Saya telah memberikan saran ini kepada dua atau tiga wanita selama bertahun-tahun. (Beberapa pria mungkin sangat ingin menikahi wanita kaya, tetapi, saya pikir, mereka cenderung mengakuinya.) Dan wanita-wanita ini belum menerima saran saya!

Bahkan, sejauh yang saya tahu, mereka tidak mau keluar dari jalan mereka untuk menikahi pria kaya seperti wanita lajang tertentu lainnya rela keluar dari jalan mereka untuk bertemu pria lajang, kaya atau tidak. Salah satu wanita yang berpura-pura ingin menikah dengan pria kaya menikah dengan pria yang bekerja di toko karpet. Saya tidak ingat siapa wanita lain yang menikah, tetapi suami mereka tidak berkesan sejauh penghasilan mereka, atau dengan cara lain.

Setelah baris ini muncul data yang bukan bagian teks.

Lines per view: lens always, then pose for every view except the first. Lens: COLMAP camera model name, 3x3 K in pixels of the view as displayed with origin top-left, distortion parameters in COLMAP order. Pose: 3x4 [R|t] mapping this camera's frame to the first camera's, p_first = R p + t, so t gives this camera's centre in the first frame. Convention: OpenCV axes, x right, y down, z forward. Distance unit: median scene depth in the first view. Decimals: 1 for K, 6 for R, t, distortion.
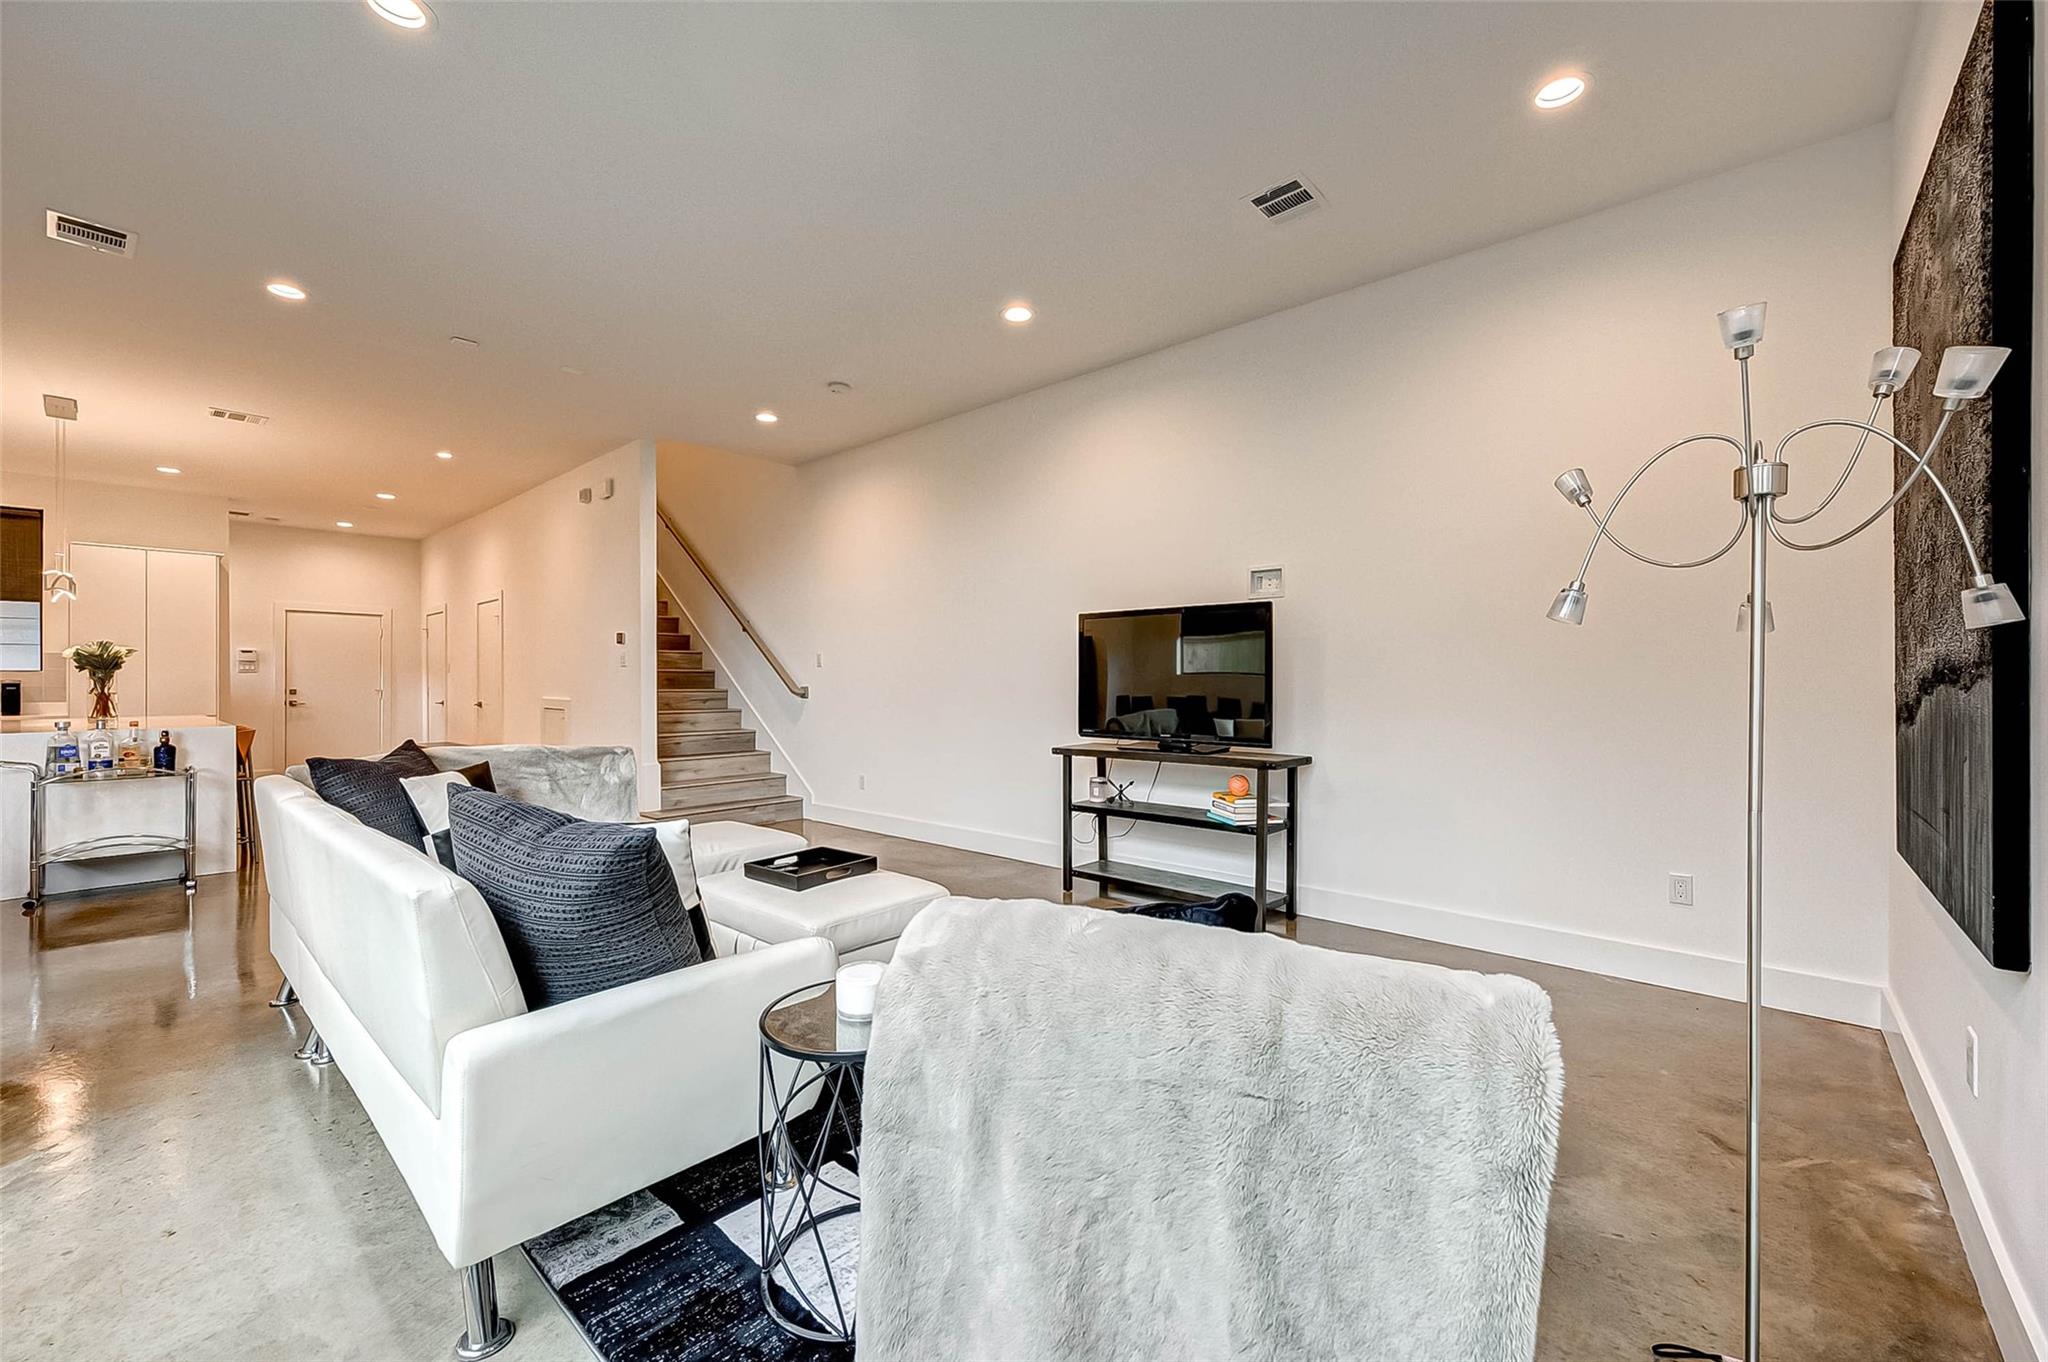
lens RADIAL K [[809.6, 0, 942.3], [0, 809.6, 683.3], [0, 0, 1]] dist [-0.001615, -0.000172]
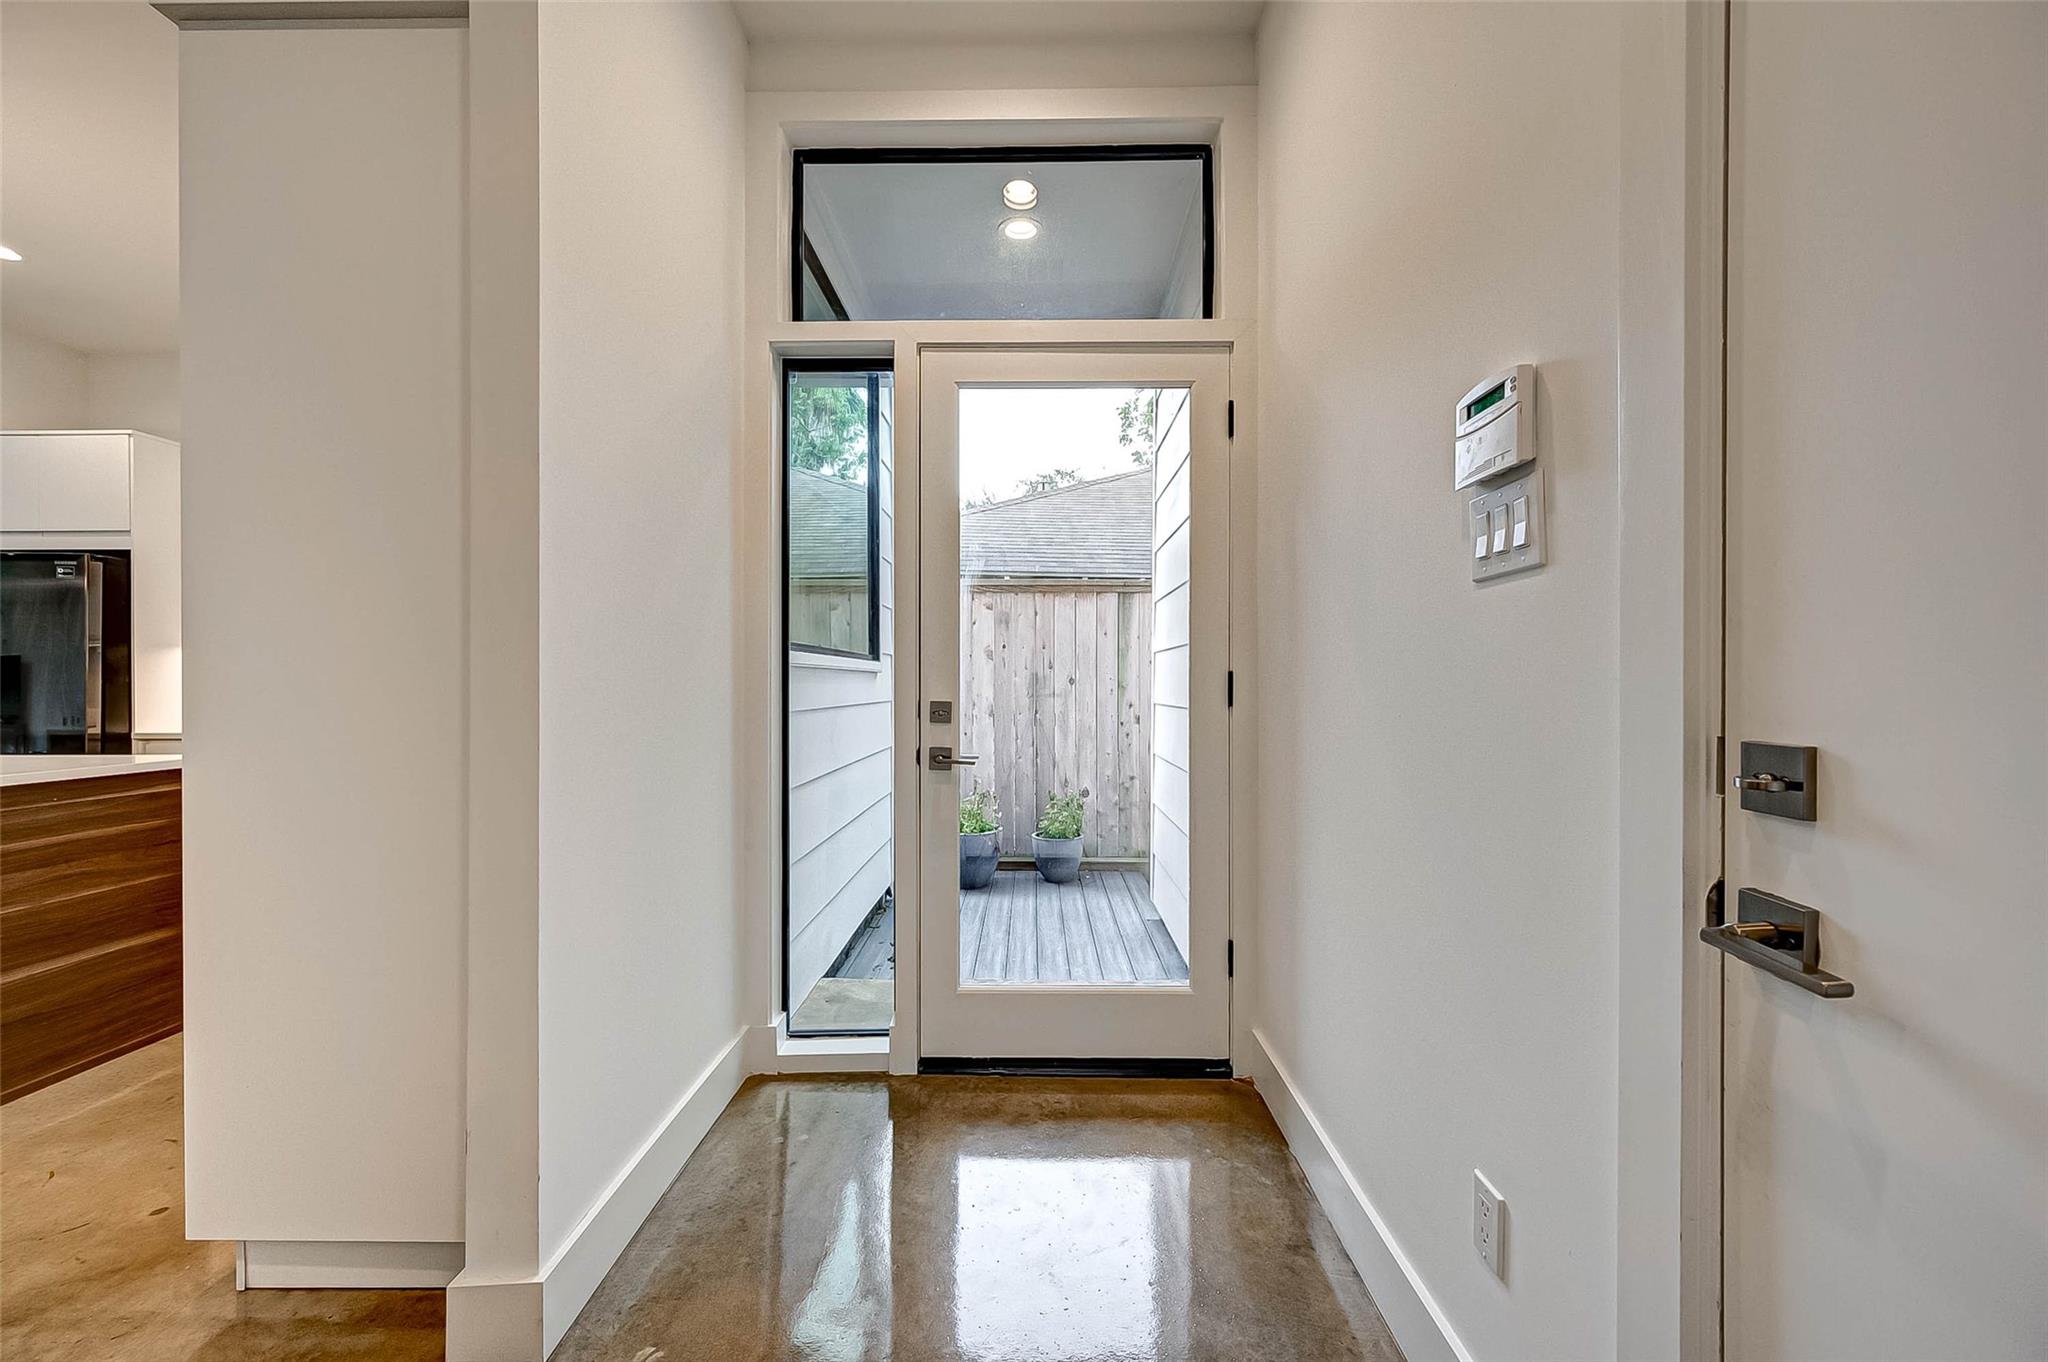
lens RADIAL K [[817.4, 0, 1024.0], [0, 817.4, 681.0], [0, 0, 1]] dist [-0.003510, -0.000325]
pose [[-0.708316, 0.003975, -0.705884, -1.091528], [0.001544, 0.999990, 0.004083, 0.002009], [0.705893, 0.001802, -0.708316, 1.559920]]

Mengapa seseorang berpura-pura bercita-cita menjadi kaya dan kemudian menolak melakukan apa pun yang memungkinkan hasil seperti itu? Kebiasaan. Sebagai seorang terapis, saya menghabiskan banyak waktu saya mencoba meyakinkan pasien untuk mencoba melakukan apa pun yang mereka lakukan sedikit berbeda. Lagi pula, apa yang mereka lakukan tidak berhasil; jika tidak, mereka tidak akan datang ke terapi sejak awal. Ini adalah tugas yang sulit. Meyakinkan seseorang untuk mengambil pelajaran berperahu, misalnya, sangat sulit ketika orang itu tidak bisa membayangkan dirinya mengambil pelajaran berperahu. Jadi, saya mencoba dengan menjelaskan agar yang terpikirkan menjadi tidak terpikirkan.

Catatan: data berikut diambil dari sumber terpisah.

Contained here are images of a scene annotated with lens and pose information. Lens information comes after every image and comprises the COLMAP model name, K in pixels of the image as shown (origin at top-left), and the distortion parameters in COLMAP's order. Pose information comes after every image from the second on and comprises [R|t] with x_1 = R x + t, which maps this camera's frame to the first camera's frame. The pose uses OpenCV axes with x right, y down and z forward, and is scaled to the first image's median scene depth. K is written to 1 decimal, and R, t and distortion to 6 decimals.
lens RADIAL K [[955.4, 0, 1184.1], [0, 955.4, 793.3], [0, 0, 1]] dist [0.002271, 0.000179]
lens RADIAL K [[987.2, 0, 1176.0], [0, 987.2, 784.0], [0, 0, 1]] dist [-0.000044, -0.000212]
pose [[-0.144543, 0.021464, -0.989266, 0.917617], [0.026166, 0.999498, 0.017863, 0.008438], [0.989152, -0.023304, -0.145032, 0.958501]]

Orang-orang yang ingin menikahi seseorang yang benar-benar kaya (atau yang ingin memenangkan lotere) menginginkan apa yang mereka inginkan tanpa harus berusaha keras untuk mendapatkannya. Jadi mereka menyerah terlalu mudah. (Bukan orang-orang yang membeli tiket lotre.) Juga, saya berpikir bahwa jauh di lubuk hati, mereka mungkin tidak benar-benar optimis tentang keuntungan menjadi benar-benar kaya. Lagipula itu dugaanku.